A super article on Chair caning with some very interesting old pictures. Good to see Rachel is doing well. I also cane chairs and am a member of the Basketmakers’ Association, Rachel might be interested in joining some like minded people. http://www.basketassoc.org
Love this post! I’ve done caning myself and know it is tedious work and requires
a lot of patience. Best wishes to Rachel for continuing the family business.
Hello. Could you tell me cost of caning repairs to the back of a chair. The area is 35 X 40 cm.
Many thanks
Christine Prowse
Really nice to read the piece and see the associated images ,and well done to Rachel for carrying on a wonderful tradition. Like Rachel my father was a “caner” and he taught me. In the late 80s we both would sit out in Chelsea near the Chelsea Dome as it was known at the time.
We were street caners and I remember such good times , people watching ,the characters we met Dave Allen, Sir Richard Rogers Bill Wyman to name a few, we even got invited to a few parties.

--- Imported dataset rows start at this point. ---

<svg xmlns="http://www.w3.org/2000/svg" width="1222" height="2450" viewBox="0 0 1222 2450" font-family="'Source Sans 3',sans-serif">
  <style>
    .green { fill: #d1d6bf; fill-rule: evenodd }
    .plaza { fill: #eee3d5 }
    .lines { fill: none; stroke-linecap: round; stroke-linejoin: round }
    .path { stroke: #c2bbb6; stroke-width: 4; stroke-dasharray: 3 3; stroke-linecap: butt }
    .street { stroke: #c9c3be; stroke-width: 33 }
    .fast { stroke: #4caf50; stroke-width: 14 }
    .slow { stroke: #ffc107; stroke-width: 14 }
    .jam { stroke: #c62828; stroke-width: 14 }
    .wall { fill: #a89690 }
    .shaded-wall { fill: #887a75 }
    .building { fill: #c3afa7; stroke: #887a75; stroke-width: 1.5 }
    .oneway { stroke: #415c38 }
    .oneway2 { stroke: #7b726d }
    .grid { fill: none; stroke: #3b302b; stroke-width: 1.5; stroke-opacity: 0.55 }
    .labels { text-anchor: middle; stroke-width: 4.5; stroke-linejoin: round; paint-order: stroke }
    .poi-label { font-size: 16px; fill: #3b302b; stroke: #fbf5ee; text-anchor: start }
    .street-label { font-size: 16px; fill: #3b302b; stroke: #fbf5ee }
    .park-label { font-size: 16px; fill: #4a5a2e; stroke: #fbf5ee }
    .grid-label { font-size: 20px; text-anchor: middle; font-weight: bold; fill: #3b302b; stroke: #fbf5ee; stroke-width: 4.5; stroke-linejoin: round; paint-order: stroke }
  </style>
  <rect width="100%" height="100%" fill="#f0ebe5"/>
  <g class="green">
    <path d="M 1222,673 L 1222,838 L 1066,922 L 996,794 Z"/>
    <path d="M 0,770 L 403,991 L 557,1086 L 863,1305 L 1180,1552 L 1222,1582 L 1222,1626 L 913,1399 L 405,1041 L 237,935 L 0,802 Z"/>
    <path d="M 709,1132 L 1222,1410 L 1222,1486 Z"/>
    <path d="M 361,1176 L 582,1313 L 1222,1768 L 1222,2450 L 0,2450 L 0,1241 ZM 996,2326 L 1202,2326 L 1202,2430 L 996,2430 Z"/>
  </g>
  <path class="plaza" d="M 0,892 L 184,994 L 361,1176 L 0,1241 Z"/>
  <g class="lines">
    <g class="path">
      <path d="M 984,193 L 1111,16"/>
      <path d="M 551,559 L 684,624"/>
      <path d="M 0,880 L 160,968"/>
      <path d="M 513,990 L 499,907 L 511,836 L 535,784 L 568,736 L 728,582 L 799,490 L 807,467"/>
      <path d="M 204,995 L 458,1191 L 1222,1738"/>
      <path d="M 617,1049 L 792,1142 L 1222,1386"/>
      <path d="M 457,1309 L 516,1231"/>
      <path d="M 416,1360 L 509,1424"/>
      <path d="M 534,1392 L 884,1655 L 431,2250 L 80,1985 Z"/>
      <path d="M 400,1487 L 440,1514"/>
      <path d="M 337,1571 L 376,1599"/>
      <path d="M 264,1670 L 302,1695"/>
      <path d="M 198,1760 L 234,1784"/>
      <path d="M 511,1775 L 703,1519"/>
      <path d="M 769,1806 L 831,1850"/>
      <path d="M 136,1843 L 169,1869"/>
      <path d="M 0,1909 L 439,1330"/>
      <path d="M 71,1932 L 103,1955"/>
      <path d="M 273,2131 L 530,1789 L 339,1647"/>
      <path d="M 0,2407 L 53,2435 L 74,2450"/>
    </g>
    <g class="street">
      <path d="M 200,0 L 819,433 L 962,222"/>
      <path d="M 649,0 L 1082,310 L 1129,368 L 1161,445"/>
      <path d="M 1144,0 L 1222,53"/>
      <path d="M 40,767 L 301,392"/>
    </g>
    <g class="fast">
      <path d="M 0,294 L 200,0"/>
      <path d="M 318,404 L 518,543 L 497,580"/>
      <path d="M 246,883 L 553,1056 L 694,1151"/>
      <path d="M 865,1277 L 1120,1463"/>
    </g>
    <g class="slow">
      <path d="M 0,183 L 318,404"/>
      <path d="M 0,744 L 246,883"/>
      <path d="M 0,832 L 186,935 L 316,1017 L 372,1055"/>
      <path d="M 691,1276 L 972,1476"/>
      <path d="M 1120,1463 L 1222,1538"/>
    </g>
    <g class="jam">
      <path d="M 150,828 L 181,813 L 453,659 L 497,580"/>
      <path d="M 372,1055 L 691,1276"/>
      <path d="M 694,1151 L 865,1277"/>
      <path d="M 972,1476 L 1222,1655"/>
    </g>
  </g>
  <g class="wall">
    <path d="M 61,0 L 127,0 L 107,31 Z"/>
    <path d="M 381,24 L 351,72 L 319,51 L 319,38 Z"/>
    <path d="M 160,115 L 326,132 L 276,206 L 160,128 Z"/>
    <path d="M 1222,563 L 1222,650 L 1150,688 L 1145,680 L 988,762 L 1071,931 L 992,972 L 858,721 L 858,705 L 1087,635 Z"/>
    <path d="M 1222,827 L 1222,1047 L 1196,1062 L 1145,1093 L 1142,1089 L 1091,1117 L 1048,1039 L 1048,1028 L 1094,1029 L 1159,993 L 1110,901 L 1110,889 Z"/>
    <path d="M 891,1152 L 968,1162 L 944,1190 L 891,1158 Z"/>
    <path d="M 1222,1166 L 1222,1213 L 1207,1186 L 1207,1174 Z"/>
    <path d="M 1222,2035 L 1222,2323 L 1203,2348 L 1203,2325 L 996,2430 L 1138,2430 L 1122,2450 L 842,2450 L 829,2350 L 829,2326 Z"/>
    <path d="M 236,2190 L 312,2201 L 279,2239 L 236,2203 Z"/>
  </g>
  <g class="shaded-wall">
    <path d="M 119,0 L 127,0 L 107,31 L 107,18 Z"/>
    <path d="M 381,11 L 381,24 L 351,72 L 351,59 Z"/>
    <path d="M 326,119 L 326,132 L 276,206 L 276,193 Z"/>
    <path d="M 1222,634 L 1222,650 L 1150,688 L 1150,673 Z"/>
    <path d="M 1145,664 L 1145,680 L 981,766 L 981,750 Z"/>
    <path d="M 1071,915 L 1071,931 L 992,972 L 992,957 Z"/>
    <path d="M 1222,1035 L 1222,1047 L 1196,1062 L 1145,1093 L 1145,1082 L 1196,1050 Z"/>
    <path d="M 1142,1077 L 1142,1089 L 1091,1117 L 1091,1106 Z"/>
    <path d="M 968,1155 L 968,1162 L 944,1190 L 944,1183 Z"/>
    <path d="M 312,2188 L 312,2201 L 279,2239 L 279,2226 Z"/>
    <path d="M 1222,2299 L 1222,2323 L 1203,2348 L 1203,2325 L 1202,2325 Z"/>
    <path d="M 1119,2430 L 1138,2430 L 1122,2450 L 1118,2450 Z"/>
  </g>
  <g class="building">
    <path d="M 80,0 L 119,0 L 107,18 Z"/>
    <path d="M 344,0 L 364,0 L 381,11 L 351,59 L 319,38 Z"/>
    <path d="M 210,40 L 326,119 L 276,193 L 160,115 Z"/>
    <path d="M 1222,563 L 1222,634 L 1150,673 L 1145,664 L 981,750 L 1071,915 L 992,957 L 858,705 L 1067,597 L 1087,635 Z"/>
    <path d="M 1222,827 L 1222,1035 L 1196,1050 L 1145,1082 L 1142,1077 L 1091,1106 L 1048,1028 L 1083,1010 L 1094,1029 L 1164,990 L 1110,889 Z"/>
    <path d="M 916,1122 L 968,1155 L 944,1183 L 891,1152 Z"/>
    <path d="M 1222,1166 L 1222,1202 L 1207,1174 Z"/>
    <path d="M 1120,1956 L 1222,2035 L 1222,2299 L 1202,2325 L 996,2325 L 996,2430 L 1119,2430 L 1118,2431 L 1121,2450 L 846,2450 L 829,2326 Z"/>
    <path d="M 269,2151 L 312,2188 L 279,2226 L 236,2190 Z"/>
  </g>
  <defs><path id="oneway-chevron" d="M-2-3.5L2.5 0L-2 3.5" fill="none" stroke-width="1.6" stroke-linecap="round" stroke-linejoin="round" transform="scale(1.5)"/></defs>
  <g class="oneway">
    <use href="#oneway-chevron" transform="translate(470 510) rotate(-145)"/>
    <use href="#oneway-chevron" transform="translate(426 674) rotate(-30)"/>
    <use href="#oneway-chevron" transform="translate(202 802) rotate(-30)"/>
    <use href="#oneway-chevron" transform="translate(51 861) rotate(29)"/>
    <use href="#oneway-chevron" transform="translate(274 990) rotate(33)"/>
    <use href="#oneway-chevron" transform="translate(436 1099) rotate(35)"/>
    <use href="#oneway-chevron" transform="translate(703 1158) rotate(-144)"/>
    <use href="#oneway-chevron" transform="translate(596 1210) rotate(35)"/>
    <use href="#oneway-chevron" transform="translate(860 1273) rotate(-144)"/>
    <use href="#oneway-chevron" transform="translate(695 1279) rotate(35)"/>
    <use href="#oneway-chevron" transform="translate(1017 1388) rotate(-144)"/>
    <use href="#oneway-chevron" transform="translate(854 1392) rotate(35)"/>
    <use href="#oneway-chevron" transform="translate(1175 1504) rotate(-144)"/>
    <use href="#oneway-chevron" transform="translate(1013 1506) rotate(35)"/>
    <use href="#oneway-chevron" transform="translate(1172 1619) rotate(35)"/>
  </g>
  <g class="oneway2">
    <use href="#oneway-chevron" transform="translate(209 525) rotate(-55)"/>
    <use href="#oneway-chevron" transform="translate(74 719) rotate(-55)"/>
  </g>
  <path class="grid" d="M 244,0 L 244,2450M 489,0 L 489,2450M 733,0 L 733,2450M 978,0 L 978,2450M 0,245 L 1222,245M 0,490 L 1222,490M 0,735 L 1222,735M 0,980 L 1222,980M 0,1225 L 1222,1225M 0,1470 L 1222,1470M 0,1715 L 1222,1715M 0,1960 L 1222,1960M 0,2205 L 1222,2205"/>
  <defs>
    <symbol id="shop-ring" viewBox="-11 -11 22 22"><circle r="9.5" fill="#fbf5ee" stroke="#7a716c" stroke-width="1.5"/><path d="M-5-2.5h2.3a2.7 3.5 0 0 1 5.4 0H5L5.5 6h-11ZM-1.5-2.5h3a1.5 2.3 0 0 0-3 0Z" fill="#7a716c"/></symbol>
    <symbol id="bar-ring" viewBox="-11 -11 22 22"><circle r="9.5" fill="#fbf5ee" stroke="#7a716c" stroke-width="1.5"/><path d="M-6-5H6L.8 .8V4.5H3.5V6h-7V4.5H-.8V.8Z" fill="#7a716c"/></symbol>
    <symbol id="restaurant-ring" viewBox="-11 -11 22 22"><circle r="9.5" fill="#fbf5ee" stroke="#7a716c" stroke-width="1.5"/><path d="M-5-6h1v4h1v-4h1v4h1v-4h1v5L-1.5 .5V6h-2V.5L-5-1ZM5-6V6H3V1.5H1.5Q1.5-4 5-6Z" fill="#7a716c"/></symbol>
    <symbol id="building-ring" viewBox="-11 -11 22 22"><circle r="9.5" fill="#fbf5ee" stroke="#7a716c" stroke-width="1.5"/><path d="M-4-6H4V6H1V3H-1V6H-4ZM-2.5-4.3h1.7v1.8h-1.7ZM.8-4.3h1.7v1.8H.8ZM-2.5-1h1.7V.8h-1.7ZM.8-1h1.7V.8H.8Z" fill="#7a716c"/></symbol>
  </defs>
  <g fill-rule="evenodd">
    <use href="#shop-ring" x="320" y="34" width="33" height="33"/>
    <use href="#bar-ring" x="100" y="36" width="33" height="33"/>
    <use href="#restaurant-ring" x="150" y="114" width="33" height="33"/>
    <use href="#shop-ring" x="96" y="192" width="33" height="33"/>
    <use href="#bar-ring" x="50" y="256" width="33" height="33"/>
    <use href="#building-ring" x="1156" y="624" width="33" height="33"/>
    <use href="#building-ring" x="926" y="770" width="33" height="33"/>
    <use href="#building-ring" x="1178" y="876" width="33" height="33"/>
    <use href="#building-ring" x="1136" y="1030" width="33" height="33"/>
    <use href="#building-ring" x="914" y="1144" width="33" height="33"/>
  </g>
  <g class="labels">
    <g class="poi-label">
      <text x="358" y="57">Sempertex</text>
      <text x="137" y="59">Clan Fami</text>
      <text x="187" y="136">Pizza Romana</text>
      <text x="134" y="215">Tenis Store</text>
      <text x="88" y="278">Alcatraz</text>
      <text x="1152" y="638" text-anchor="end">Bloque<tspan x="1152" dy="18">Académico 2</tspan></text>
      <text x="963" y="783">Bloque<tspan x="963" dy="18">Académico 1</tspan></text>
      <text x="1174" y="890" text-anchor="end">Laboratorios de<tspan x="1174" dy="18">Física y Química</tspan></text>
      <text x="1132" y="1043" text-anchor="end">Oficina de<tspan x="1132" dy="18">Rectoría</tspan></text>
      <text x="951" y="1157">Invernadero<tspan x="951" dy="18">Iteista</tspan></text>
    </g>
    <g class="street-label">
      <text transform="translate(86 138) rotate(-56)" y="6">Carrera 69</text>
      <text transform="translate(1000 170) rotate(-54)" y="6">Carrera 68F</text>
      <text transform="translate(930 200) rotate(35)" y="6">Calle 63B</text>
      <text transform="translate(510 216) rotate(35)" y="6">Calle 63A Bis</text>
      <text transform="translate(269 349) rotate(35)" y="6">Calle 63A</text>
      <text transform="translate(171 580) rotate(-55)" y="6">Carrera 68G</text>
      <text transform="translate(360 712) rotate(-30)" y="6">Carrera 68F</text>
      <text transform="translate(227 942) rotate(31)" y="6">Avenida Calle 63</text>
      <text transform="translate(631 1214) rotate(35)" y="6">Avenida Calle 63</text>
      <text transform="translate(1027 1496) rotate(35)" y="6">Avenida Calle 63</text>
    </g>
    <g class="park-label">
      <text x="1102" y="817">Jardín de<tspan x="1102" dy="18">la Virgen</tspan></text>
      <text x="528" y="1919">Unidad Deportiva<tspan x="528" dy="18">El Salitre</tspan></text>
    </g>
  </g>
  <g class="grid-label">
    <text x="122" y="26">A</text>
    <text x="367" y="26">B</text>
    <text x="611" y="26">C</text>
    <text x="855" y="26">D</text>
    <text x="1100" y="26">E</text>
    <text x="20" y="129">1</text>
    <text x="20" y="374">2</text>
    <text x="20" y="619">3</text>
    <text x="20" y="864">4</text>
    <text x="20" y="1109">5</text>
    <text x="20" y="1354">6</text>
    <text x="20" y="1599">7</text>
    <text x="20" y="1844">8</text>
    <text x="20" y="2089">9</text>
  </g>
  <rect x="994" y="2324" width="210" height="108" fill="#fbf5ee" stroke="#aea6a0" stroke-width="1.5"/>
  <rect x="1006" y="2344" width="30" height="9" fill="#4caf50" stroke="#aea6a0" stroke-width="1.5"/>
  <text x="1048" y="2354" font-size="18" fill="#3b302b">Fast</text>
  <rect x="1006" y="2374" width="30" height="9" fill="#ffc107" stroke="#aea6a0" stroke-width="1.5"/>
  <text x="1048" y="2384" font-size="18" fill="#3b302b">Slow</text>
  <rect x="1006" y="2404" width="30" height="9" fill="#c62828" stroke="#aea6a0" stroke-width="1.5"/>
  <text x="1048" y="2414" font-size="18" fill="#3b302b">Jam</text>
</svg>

People would drop off their chairs with us and we would keep them in “storage”behind the back of Barclays bank,with a plastic sheet thrown over them. Return in the morning and carry on, we did get some attention from the local police but my father had a peddlers license. The young policemen didn’t even know what it was so they left us alone .
I still do the odd chair now and again but I am based in Brighton now still if you want one done I could get my arm twisted. haha.
Loved reading about the chair caner,going through my ancestry I discovered that my grt,grandmother was a chair caner from Spitalfields,and her husband my Grt.Grandfather was a basket maker all very interesting.